The relationship between theme and plot has been a major writing challenge during the pandemic. It’s been a year of lockdown, of protest, of raising very confused and saddened children, of angry debates and so much cancellation. And I have never felt more tension between the story I want to tell and what I want to SAY.
My January goal (carried over from 2020) was to complete a contemporary adult mystery about books and publishing. I’ve been dutifully, even religiously, logging my words. I found my protagonist and felt that necessary connection. I could inhabit her world. THEN: the conundrum. Could her sidekick offer a lens on all the illogical, unkind ideas I’m witnessing in the world today? When I looked at that question, the words wouldn’t come. My big thematic notions (to be honest, my politics) would not play within my more-or-less working plot.

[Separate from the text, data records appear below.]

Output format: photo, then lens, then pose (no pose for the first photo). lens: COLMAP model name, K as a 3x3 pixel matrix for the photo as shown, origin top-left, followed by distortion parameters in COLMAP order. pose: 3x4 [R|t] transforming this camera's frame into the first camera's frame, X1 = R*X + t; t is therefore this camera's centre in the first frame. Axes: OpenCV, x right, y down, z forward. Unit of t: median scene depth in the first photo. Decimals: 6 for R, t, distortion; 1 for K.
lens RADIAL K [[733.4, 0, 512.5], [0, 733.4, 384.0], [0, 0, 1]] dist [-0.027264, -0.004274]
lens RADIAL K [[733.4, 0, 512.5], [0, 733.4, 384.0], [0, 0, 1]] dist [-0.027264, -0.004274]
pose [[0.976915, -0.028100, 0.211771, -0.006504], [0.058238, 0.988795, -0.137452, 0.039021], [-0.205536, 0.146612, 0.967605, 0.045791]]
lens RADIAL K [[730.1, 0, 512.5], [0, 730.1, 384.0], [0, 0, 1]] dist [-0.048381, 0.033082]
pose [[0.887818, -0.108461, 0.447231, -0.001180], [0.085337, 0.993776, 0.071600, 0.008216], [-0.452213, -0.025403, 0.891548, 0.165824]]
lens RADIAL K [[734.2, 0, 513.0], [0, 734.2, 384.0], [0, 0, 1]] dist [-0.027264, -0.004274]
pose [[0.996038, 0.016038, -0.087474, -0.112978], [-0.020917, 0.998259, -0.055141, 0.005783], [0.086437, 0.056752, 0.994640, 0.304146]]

Frustration & the Shiny New Idea
February limped into March and magic began to happen. No, not with the mystery. Not in prose. I found the new YA verse novel for which my heart has been searching (for years). Characters effortlessly channel through my fingertips to the keyboard with names, dreams, flaws — whole, as if they’ve been born, not imagined. And yet…

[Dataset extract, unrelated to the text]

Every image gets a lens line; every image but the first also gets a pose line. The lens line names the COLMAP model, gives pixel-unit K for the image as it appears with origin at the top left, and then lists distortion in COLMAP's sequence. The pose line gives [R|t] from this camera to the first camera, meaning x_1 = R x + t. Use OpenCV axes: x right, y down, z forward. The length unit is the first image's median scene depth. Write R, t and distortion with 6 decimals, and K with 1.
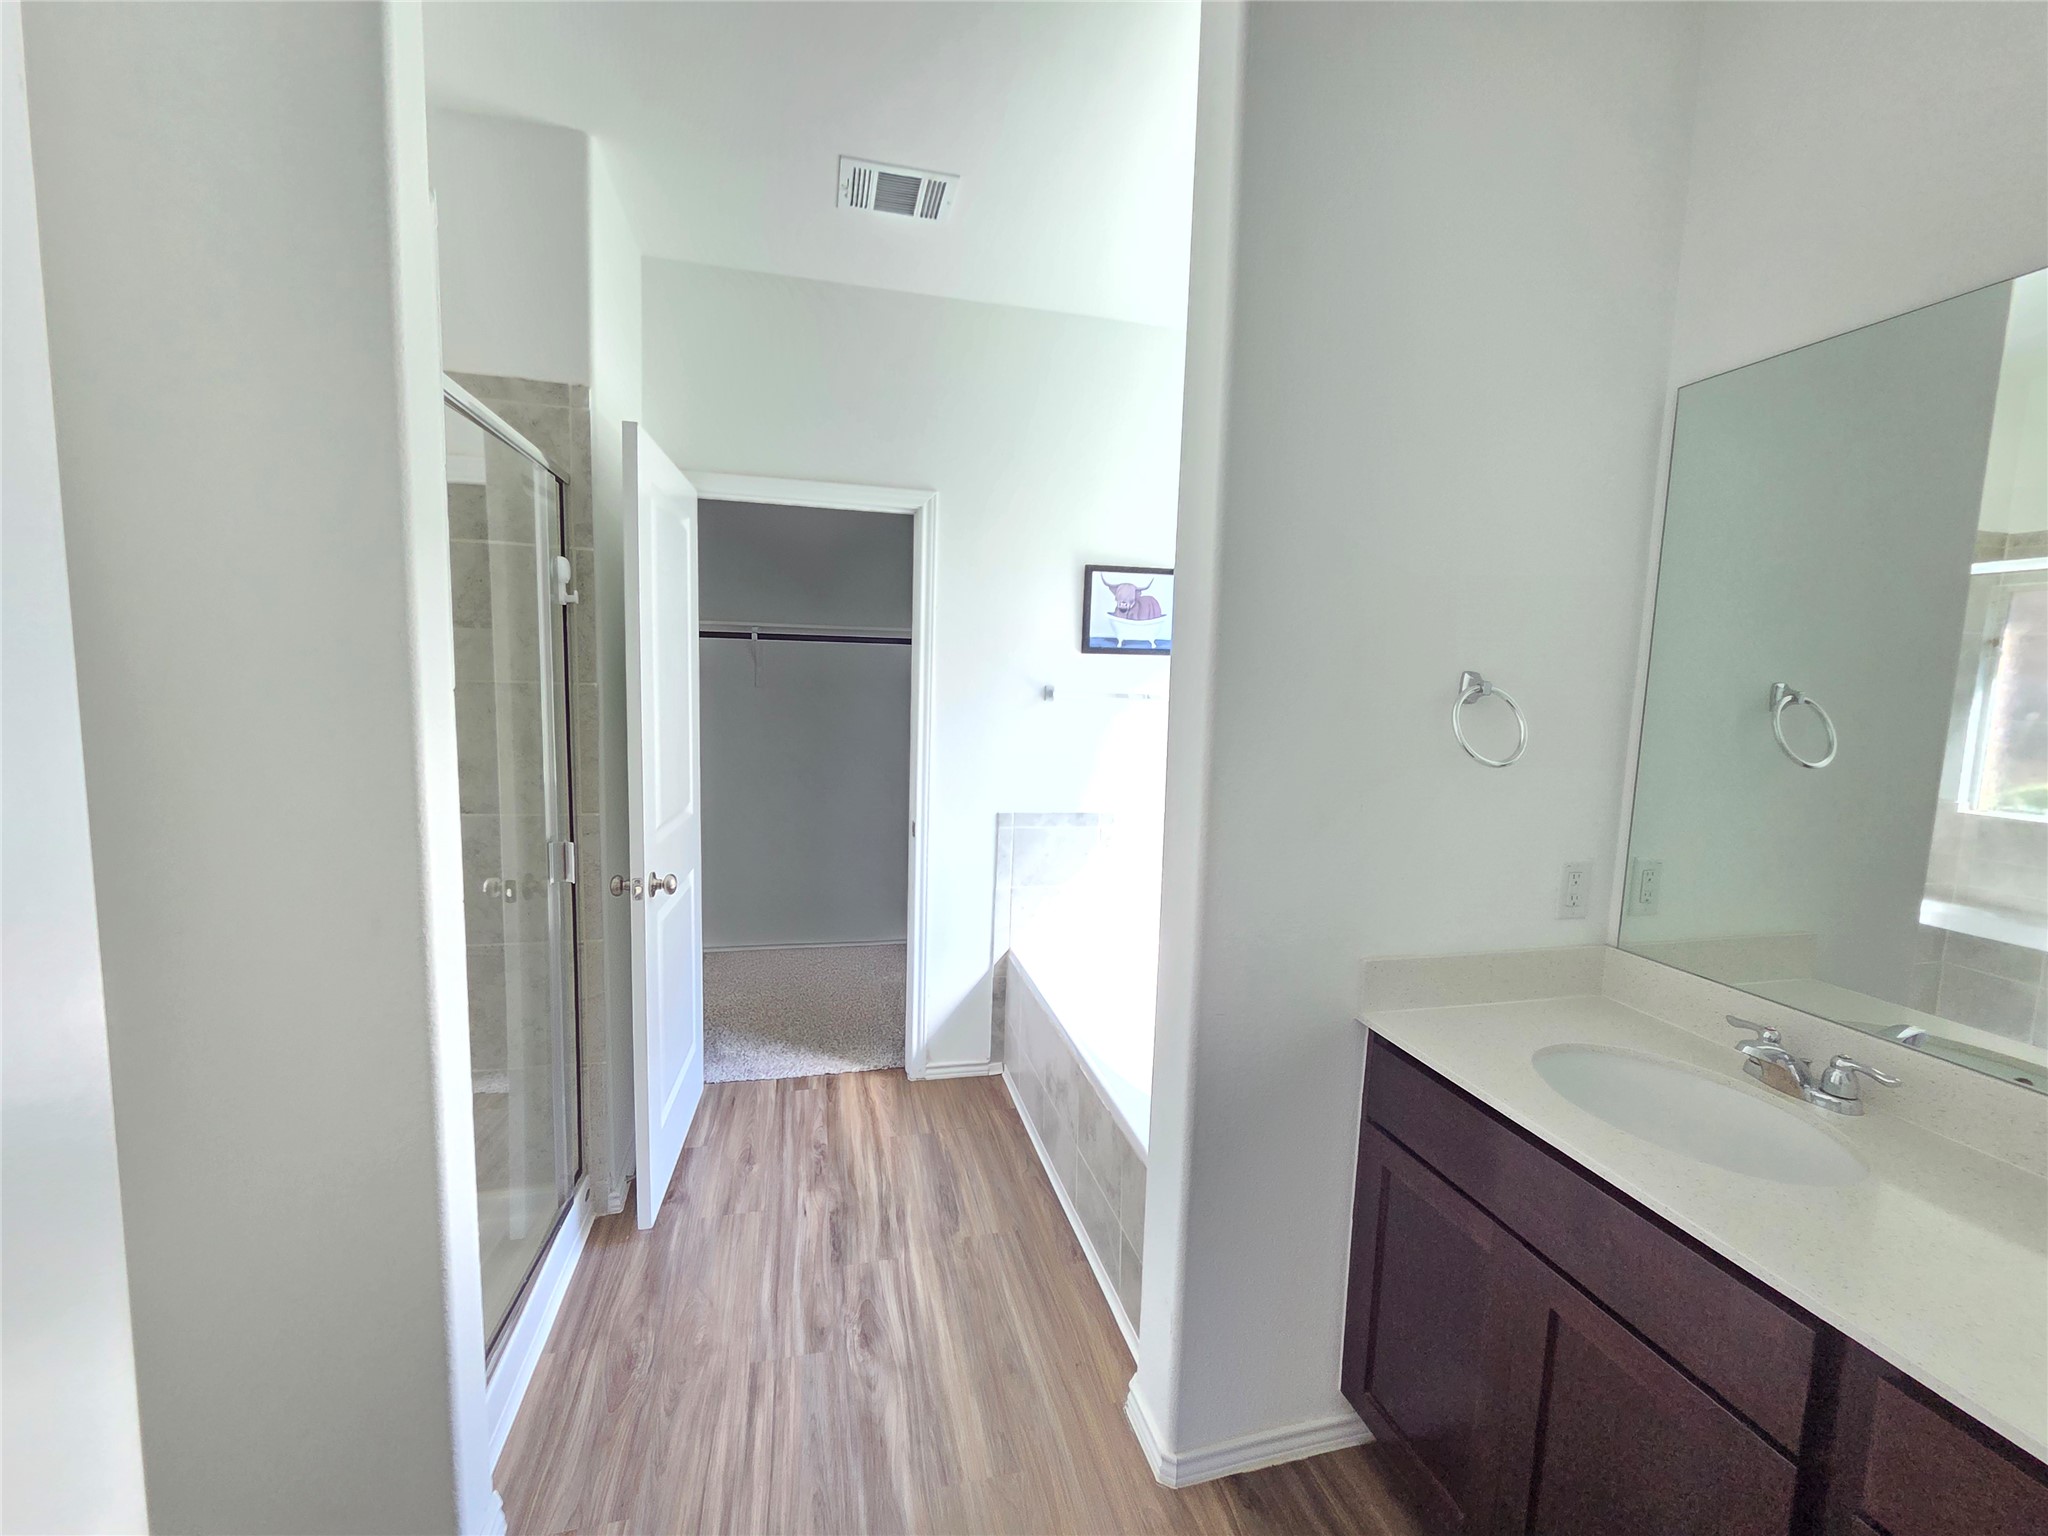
lens RADIAL K [[845.8, 0, 1030.4], [0, 845.8, 769.2], [0, 0, 1]] dist [-0.004930, 0.001808]
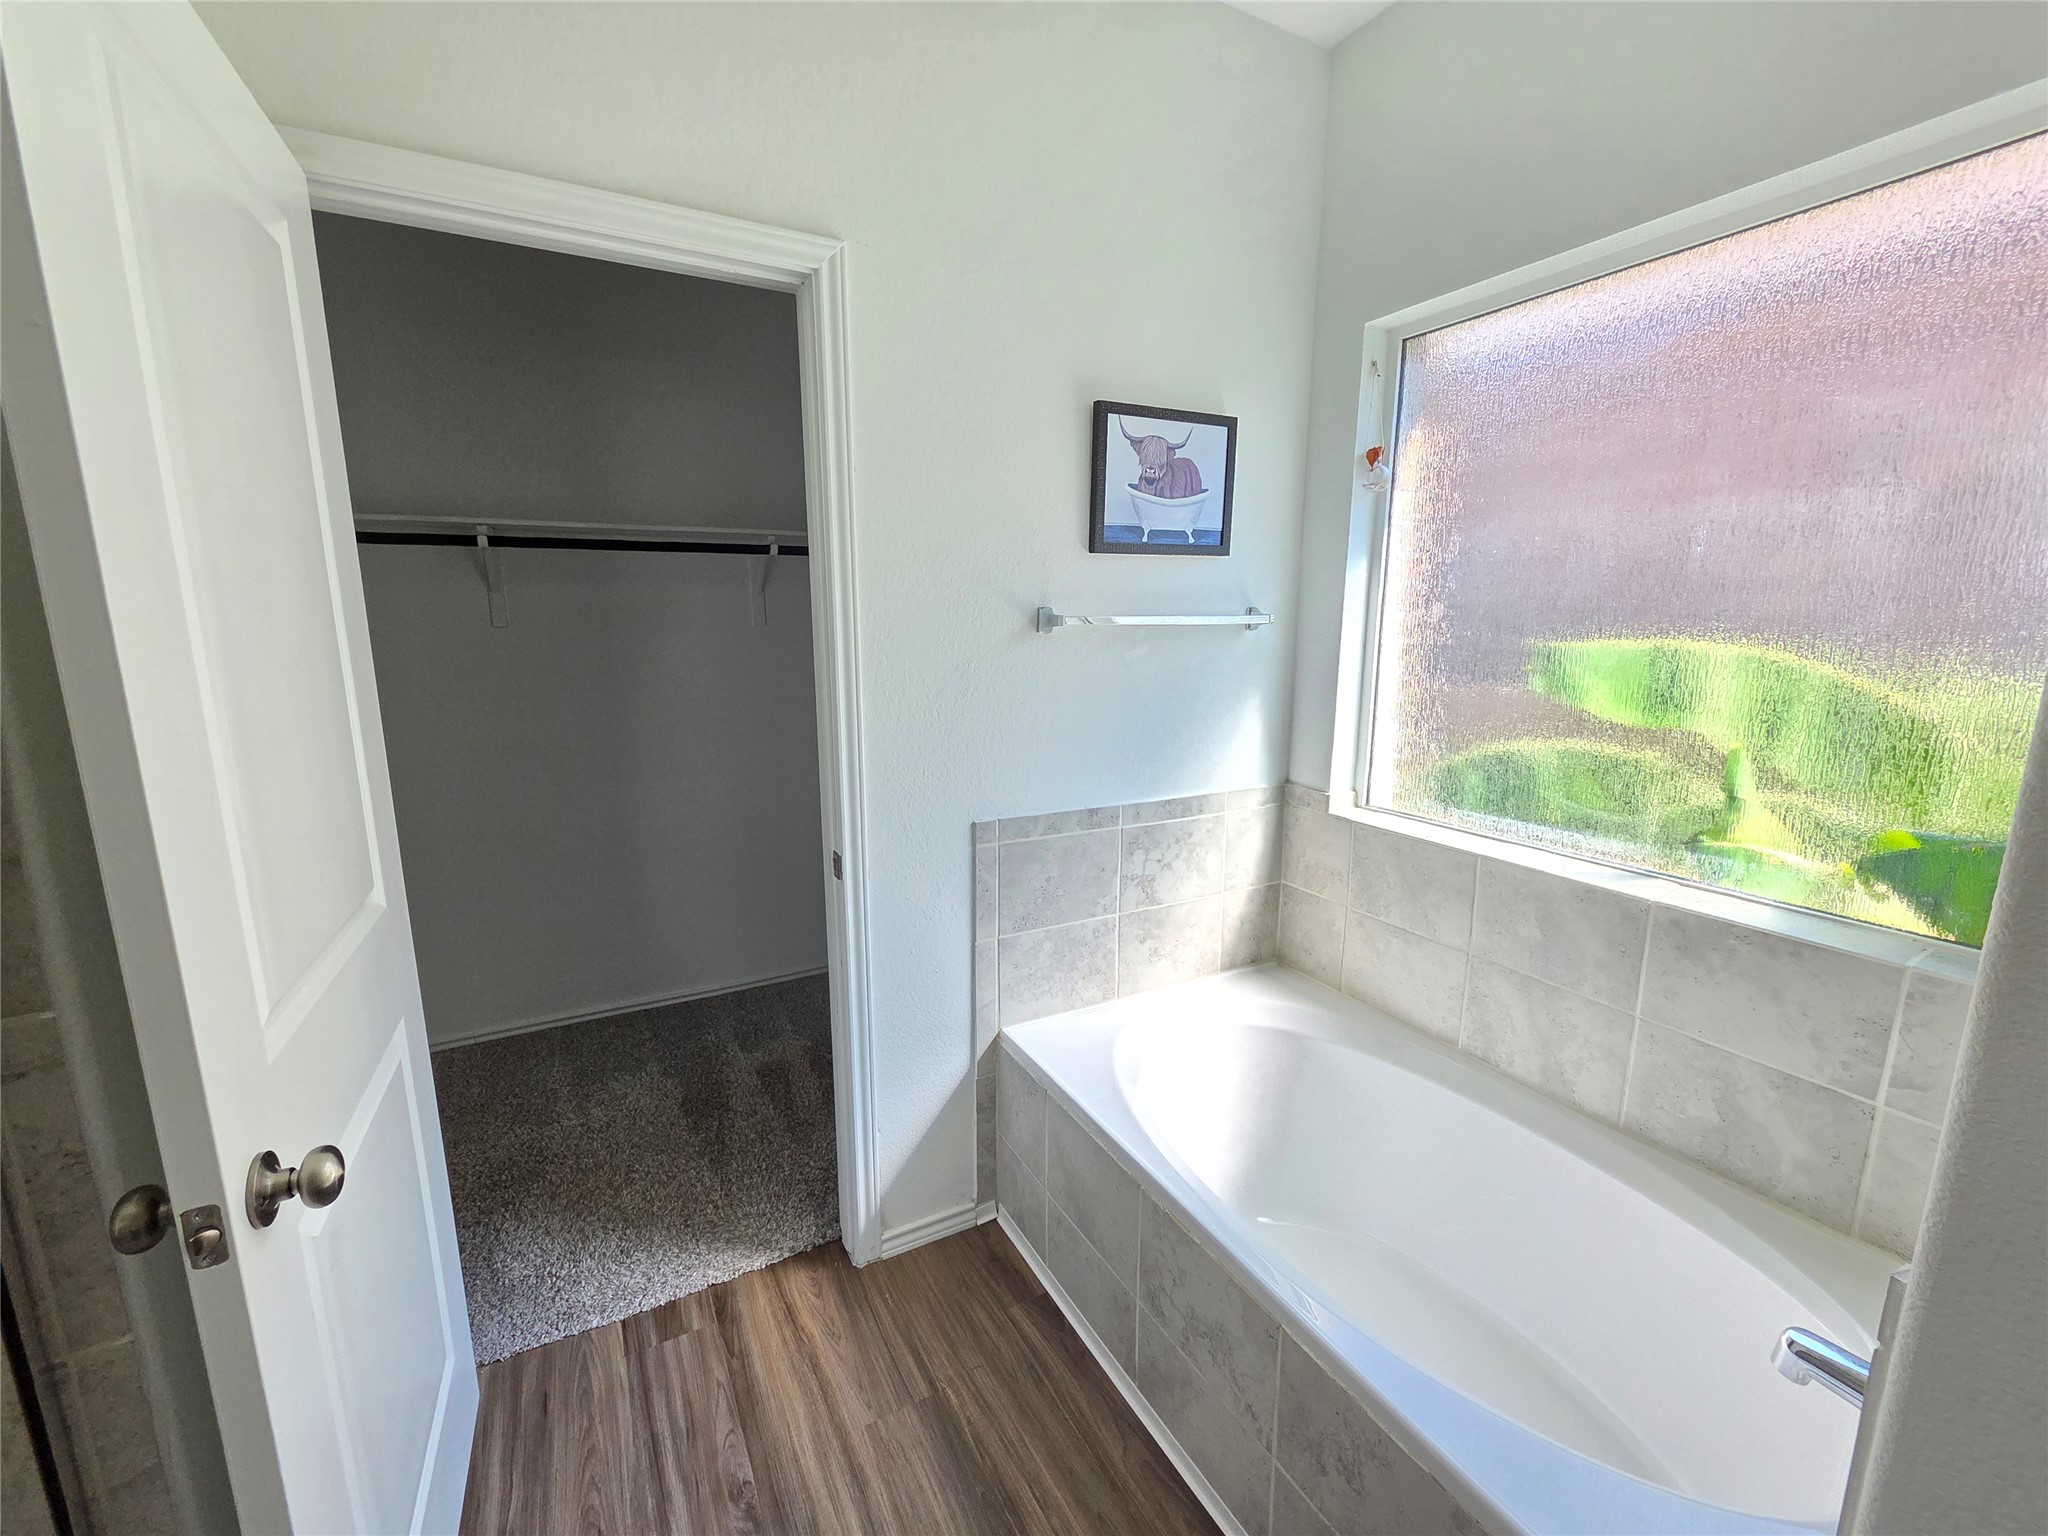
lens RADIAL K [[845.8, 0, 1035.4], [0, 845.8, 777.9], [0, 0, 1]] dist [-0.004930, 0.001808]
pose [[0.965433, -0.073934, 0.249947, -0.144862], [0.048793, 0.993239, 0.105334, -0.041576], [-0.256045, -0.089497, 0.962513, 0.410639]]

My clever plot twist — the original thematic hook which delivered me (breathless and delighted) to days of writing 2k words without rising from my seat — feels impossible to weave organically into the actions of the characters I am growing on the page.

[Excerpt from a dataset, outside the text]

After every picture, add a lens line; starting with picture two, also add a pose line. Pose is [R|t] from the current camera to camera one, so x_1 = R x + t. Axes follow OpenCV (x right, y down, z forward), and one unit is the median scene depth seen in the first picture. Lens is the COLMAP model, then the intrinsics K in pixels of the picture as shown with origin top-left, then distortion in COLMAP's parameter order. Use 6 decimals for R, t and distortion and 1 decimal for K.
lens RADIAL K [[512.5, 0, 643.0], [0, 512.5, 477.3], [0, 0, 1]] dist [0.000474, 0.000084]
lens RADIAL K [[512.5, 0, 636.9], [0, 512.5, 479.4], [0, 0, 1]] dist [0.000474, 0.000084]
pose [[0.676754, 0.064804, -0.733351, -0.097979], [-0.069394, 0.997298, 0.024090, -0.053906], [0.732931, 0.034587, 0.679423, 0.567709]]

At long last (and this isn’t pretty), I’ve realized I’m encountering the same problem for a second time. I am fighting against my own writing nature. Instead of embracing the looseness of my outline, of humbly and honestly following my characters where they lead, I am trying to DRIVE the bus. I am trying to force the characters to be mouthpieces, representations of my own frustrations, concerns about the world.
The Temptation to “Drive the Plot Bus”
Social media leads many of us to believe that they have a “brand,” a “platform,” an “audience.” Calling oneself a “social activist” or an “environmentalist” seems to be what people do. Opinions and editorials (and the sharing of such content) have become an industry. I think is largely why, in 2021, I am feeling the urge to put MY “most important” words into characters’ mouths. I do not believe this is good for the craft — for the body of literary work writers are creating in the 2020s.
When I wrote THE SOUND OF LETTING GO, I honestly didn’t know if Daisy’s parents were going to be able to stay together. When I wrote AUDITION, I honestly didn’t know if Sara was going to tell some adult about what was going on with Remington. And, it wouldn’t be wrong to say that I didn’t care. What I wanted was an authentic story that took place in a viscerally-wrought setting. What I wanted were words that readers inhaled without doubt, the stories’ outcomes they sought as fragile and uncertain as events in the real world.
So, I’ve made the scary decision to humble my angry ego. I’m letting go of that BIG THEMATIC IDEA and that precious PLOT notion I’d had in mind to voice it. I’m putting my characters back in the proverbial driver’s seat. For now.
Write Humbly, Wait for the Theme
Revision is a curious thing. Second, third, fourth drafts reveal motifs, questions, images you can work to amplify. But those are the themes that are born organically of the story. I will write this first draft with faith that if I am as honest, as bone-close as I can be, the real, right, worthy theme and plot twists will find their way to the page.